JOB
Report, copied in full, each line of the entries below that contains the word "origin".

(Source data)
──────────

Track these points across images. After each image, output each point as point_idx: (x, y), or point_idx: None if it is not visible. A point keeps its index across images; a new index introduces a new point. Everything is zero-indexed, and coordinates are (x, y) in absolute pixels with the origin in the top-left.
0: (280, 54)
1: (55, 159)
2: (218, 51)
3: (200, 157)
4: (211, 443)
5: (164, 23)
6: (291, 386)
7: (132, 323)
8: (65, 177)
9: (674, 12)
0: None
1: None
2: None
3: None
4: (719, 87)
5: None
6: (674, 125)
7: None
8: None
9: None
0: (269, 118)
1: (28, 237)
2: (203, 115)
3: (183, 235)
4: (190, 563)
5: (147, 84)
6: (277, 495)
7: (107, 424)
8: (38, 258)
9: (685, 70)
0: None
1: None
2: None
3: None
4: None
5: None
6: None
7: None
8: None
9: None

──────────

EXPECTED OUTPUT
Track these points across images. After each image, output each point as point_idx: (x, y), or point_idx: None if it is not visible. A point keeps its index across images; a new index introduces a new point. Everything is zero-indexed, and coordinates are (x, y) in absolute pixels with the origin in the top-left.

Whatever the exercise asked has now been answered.